● **What the task requires**
Print the forum thread below about the State Police raid on the Moose Lodge in full, word for word.

● **Page text**
══════════

# State Police raid Moose Lodge, popular bar



## USMCTrooper (Oct 23, 2003)

*State Police Seize Illegal Slot Machines
*WESTERN MASS(abc40)--We have an update on a story you first saw on abc40. Massachusetts State Police Sergeant Michael Imelio tells abc40 that 93 hundred dollars in cash was recovered from illegal slot machines seized yesterday in Chicopee, Holyoke, and Springfield. A total of thirty eight machines were seized from 17 places, including the Moose Club in Chicopee and the Ale House in Springfield. The machines were seized as a crackdown on organized crime controlled gaming in bars, restaurants and stores. The evidence collected from the machines will be turned over to District Attorney William Bennett. So far Bennett has not confirmed whether any charges will be pressed. Similar seizures back in 2001 resulted in several establishments having their liquor licenses suspended and losing their licenses to sell Massachusetts State Lottery tickets.


----------



## Blueflu1 (Jan 22, 2006)

ABC40? that a western mass station? Never heard of it.


----------



## Tango (Nov 28, 2004)

Blueflu1 said:


> ABC40? that a western mass station? Never heard of it.

══════════

● **Data lines**
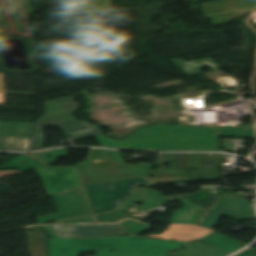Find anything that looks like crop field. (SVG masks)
<instances>
[{"label": "crop field", "mask_w": 256, "mask_h": 256, "mask_svg": "<svg viewBox=\"0 0 256 256\" xmlns=\"http://www.w3.org/2000/svg\"><path fill=\"white\" fill-rule=\"evenodd\" d=\"M102 147L147 151L218 150V128L211 126H148L126 140L113 141L103 135Z\"/></svg>", "instance_id": "2"}, {"label": "crop field", "mask_w": 256, "mask_h": 256, "mask_svg": "<svg viewBox=\"0 0 256 256\" xmlns=\"http://www.w3.org/2000/svg\"><path fill=\"white\" fill-rule=\"evenodd\" d=\"M210 232L211 231L200 226L170 224L160 235H152L148 237L194 241Z\"/></svg>", "instance_id": "9"}, {"label": "crop field", "mask_w": 256, "mask_h": 256, "mask_svg": "<svg viewBox=\"0 0 256 256\" xmlns=\"http://www.w3.org/2000/svg\"><path fill=\"white\" fill-rule=\"evenodd\" d=\"M44 104L46 113L35 122L30 150L42 148L44 140L42 127L61 126L68 137L72 136L69 137L71 141L102 134L98 126L85 122L78 123L75 120L72 113L77 110L78 106L73 103L72 96L45 101ZM76 137L78 139H75Z\"/></svg>", "instance_id": "3"}, {"label": "crop field", "mask_w": 256, "mask_h": 256, "mask_svg": "<svg viewBox=\"0 0 256 256\" xmlns=\"http://www.w3.org/2000/svg\"><path fill=\"white\" fill-rule=\"evenodd\" d=\"M132 185H136L133 187ZM139 185L150 187L156 186L149 177L135 178L125 181L89 185L87 191L95 212L116 210L121 203L132 193Z\"/></svg>", "instance_id": "5"}, {"label": "crop field", "mask_w": 256, "mask_h": 256, "mask_svg": "<svg viewBox=\"0 0 256 256\" xmlns=\"http://www.w3.org/2000/svg\"><path fill=\"white\" fill-rule=\"evenodd\" d=\"M251 20H254L253 23L256 24V12L253 14V16L251 17Z\"/></svg>", "instance_id": "20"}, {"label": "crop field", "mask_w": 256, "mask_h": 256, "mask_svg": "<svg viewBox=\"0 0 256 256\" xmlns=\"http://www.w3.org/2000/svg\"><path fill=\"white\" fill-rule=\"evenodd\" d=\"M4 144V137H0V150H2Z\"/></svg>", "instance_id": "18"}, {"label": "crop field", "mask_w": 256, "mask_h": 256, "mask_svg": "<svg viewBox=\"0 0 256 256\" xmlns=\"http://www.w3.org/2000/svg\"><path fill=\"white\" fill-rule=\"evenodd\" d=\"M34 171L42 177L49 196H54L82 185L75 166L57 168L50 166Z\"/></svg>", "instance_id": "7"}, {"label": "crop field", "mask_w": 256, "mask_h": 256, "mask_svg": "<svg viewBox=\"0 0 256 256\" xmlns=\"http://www.w3.org/2000/svg\"><path fill=\"white\" fill-rule=\"evenodd\" d=\"M199 240L228 254L246 245L216 232H212Z\"/></svg>", "instance_id": "10"}, {"label": "crop field", "mask_w": 256, "mask_h": 256, "mask_svg": "<svg viewBox=\"0 0 256 256\" xmlns=\"http://www.w3.org/2000/svg\"><path fill=\"white\" fill-rule=\"evenodd\" d=\"M50 235L48 256H78L95 252L96 256H177L173 252L189 243L142 237H89L60 239L52 226H43Z\"/></svg>", "instance_id": "1"}, {"label": "crop field", "mask_w": 256, "mask_h": 256, "mask_svg": "<svg viewBox=\"0 0 256 256\" xmlns=\"http://www.w3.org/2000/svg\"><path fill=\"white\" fill-rule=\"evenodd\" d=\"M186 200L196 203L209 210L212 203L216 200V196L200 189L197 193L190 195H178Z\"/></svg>", "instance_id": "14"}, {"label": "crop field", "mask_w": 256, "mask_h": 256, "mask_svg": "<svg viewBox=\"0 0 256 256\" xmlns=\"http://www.w3.org/2000/svg\"><path fill=\"white\" fill-rule=\"evenodd\" d=\"M32 123L0 120V136L30 138ZM19 131H23L20 133Z\"/></svg>", "instance_id": "12"}, {"label": "crop field", "mask_w": 256, "mask_h": 256, "mask_svg": "<svg viewBox=\"0 0 256 256\" xmlns=\"http://www.w3.org/2000/svg\"><path fill=\"white\" fill-rule=\"evenodd\" d=\"M0 92H4V75L0 73Z\"/></svg>", "instance_id": "16"}, {"label": "crop field", "mask_w": 256, "mask_h": 256, "mask_svg": "<svg viewBox=\"0 0 256 256\" xmlns=\"http://www.w3.org/2000/svg\"><path fill=\"white\" fill-rule=\"evenodd\" d=\"M170 60L173 61L188 76L201 74L202 72L200 70L206 66L210 67L213 71L222 70V68L211 57L193 60L189 62H186L182 59Z\"/></svg>", "instance_id": "11"}, {"label": "crop field", "mask_w": 256, "mask_h": 256, "mask_svg": "<svg viewBox=\"0 0 256 256\" xmlns=\"http://www.w3.org/2000/svg\"><path fill=\"white\" fill-rule=\"evenodd\" d=\"M0 104H4V94H0Z\"/></svg>", "instance_id": "19"}, {"label": "crop field", "mask_w": 256, "mask_h": 256, "mask_svg": "<svg viewBox=\"0 0 256 256\" xmlns=\"http://www.w3.org/2000/svg\"><path fill=\"white\" fill-rule=\"evenodd\" d=\"M61 238L89 236H124L116 225H67L54 227Z\"/></svg>", "instance_id": "8"}, {"label": "crop field", "mask_w": 256, "mask_h": 256, "mask_svg": "<svg viewBox=\"0 0 256 256\" xmlns=\"http://www.w3.org/2000/svg\"><path fill=\"white\" fill-rule=\"evenodd\" d=\"M18 141V144L16 142ZM30 139L5 137L3 150L28 151Z\"/></svg>", "instance_id": "15"}, {"label": "crop field", "mask_w": 256, "mask_h": 256, "mask_svg": "<svg viewBox=\"0 0 256 256\" xmlns=\"http://www.w3.org/2000/svg\"><path fill=\"white\" fill-rule=\"evenodd\" d=\"M84 184L147 176L152 165L125 164L119 151L91 149L89 157L76 165Z\"/></svg>", "instance_id": "4"}, {"label": "crop field", "mask_w": 256, "mask_h": 256, "mask_svg": "<svg viewBox=\"0 0 256 256\" xmlns=\"http://www.w3.org/2000/svg\"><path fill=\"white\" fill-rule=\"evenodd\" d=\"M203 189L208 190V191L213 192V193L216 194V191H215L214 187H203Z\"/></svg>", "instance_id": "17"}, {"label": "crop field", "mask_w": 256, "mask_h": 256, "mask_svg": "<svg viewBox=\"0 0 256 256\" xmlns=\"http://www.w3.org/2000/svg\"><path fill=\"white\" fill-rule=\"evenodd\" d=\"M179 256H226L228 254L216 250L200 241L192 243L175 252Z\"/></svg>", "instance_id": "13"}, {"label": "crop field", "mask_w": 256, "mask_h": 256, "mask_svg": "<svg viewBox=\"0 0 256 256\" xmlns=\"http://www.w3.org/2000/svg\"><path fill=\"white\" fill-rule=\"evenodd\" d=\"M256 7V0H222L219 2L199 5L206 19H211L214 26L231 23V19L248 15H231L249 13Z\"/></svg>", "instance_id": "6"}]
</instances>
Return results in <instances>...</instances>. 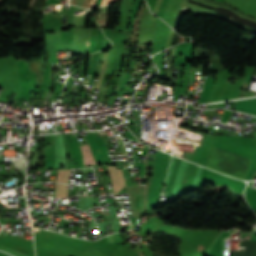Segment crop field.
Listing matches in <instances>:
<instances>
[{
    "instance_id": "8a807250",
    "label": "crop field",
    "mask_w": 256,
    "mask_h": 256,
    "mask_svg": "<svg viewBox=\"0 0 256 256\" xmlns=\"http://www.w3.org/2000/svg\"><path fill=\"white\" fill-rule=\"evenodd\" d=\"M110 175L111 183L113 186L114 194H117L119 190L125 186L122 171L116 170V167L107 166Z\"/></svg>"
},
{
    "instance_id": "ac0d7876",
    "label": "crop field",
    "mask_w": 256,
    "mask_h": 256,
    "mask_svg": "<svg viewBox=\"0 0 256 256\" xmlns=\"http://www.w3.org/2000/svg\"><path fill=\"white\" fill-rule=\"evenodd\" d=\"M80 148H81V151H82V157H83L84 165L96 164L93 157H92L89 145L87 144L85 146H81Z\"/></svg>"
},
{
    "instance_id": "34b2d1b8",
    "label": "crop field",
    "mask_w": 256,
    "mask_h": 256,
    "mask_svg": "<svg viewBox=\"0 0 256 256\" xmlns=\"http://www.w3.org/2000/svg\"><path fill=\"white\" fill-rule=\"evenodd\" d=\"M70 170H58L56 182L68 183Z\"/></svg>"
},
{
    "instance_id": "412701ff",
    "label": "crop field",
    "mask_w": 256,
    "mask_h": 256,
    "mask_svg": "<svg viewBox=\"0 0 256 256\" xmlns=\"http://www.w3.org/2000/svg\"><path fill=\"white\" fill-rule=\"evenodd\" d=\"M68 185H58L55 187L56 197H66L67 196Z\"/></svg>"
},
{
    "instance_id": "f4fd0767",
    "label": "crop field",
    "mask_w": 256,
    "mask_h": 256,
    "mask_svg": "<svg viewBox=\"0 0 256 256\" xmlns=\"http://www.w3.org/2000/svg\"><path fill=\"white\" fill-rule=\"evenodd\" d=\"M0 250L6 251V252H8V253H10V254H12V255H14V256H25V255H22V254H20V253H17V252H15V251H12V250L7 249V248L2 247V246H0Z\"/></svg>"
},
{
    "instance_id": "dd49c442",
    "label": "crop field",
    "mask_w": 256,
    "mask_h": 256,
    "mask_svg": "<svg viewBox=\"0 0 256 256\" xmlns=\"http://www.w3.org/2000/svg\"><path fill=\"white\" fill-rule=\"evenodd\" d=\"M95 1H96V0H92L91 7H93V6H94ZM91 7H90V8H91Z\"/></svg>"
},
{
    "instance_id": "e52e79f7",
    "label": "crop field",
    "mask_w": 256,
    "mask_h": 256,
    "mask_svg": "<svg viewBox=\"0 0 256 256\" xmlns=\"http://www.w3.org/2000/svg\"><path fill=\"white\" fill-rule=\"evenodd\" d=\"M252 136L256 138V132H255V133H253V134H252Z\"/></svg>"
},
{
    "instance_id": "d8731c3e",
    "label": "crop field",
    "mask_w": 256,
    "mask_h": 256,
    "mask_svg": "<svg viewBox=\"0 0 256 256\" xmlns=\"http://www.w3.org/2000/svg\"><path fill=\"white\" fill-rule=\"evenodd\" d=\"M142 154V153H141Z\"/></svg>"
}]
</instances>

══════════

● **Solved problem**
# State Police raid Moose Lodge, popular bar



## USMCTrooper (Oct 23, 2003)

*State Police Seize Illegal Slot Machines
*WESTERN MASS(abc40)--We have an update on a story you first saw on abc40. Massachusetts State Police Sergeant Michael Imelio tells abc40 that 93 hundred dollars in cash was recovered from illegal slot machines seized yesterday in Chicopee, Holyoke, and Springfield. A total of thirty eight machines were seized from 17 places, including the Moose Club in Chicopee and the Ale House in Springfield. The machines were seized as a crackdown on organized crime controlled gaming in bars, restaurants and stores. The evidence collected from the machines will be turned over to District Attorney William Bennett. So far Bennett has not confirmed whether any charges will be pressed. Similar seizures back in 2001 resulted in several establishments having their liquor licenses suspended and losing their licenses to sell Massachusetts State Lottery tickets.


----------



## Blueflu1 (Jan 22, 2006)

ABC40? that a western mass station? Never heard of it.


----------



## Tango (Nov 28, 2004)

Blueflu1 said:


> ABC40? that a western mass station? Never heard of it.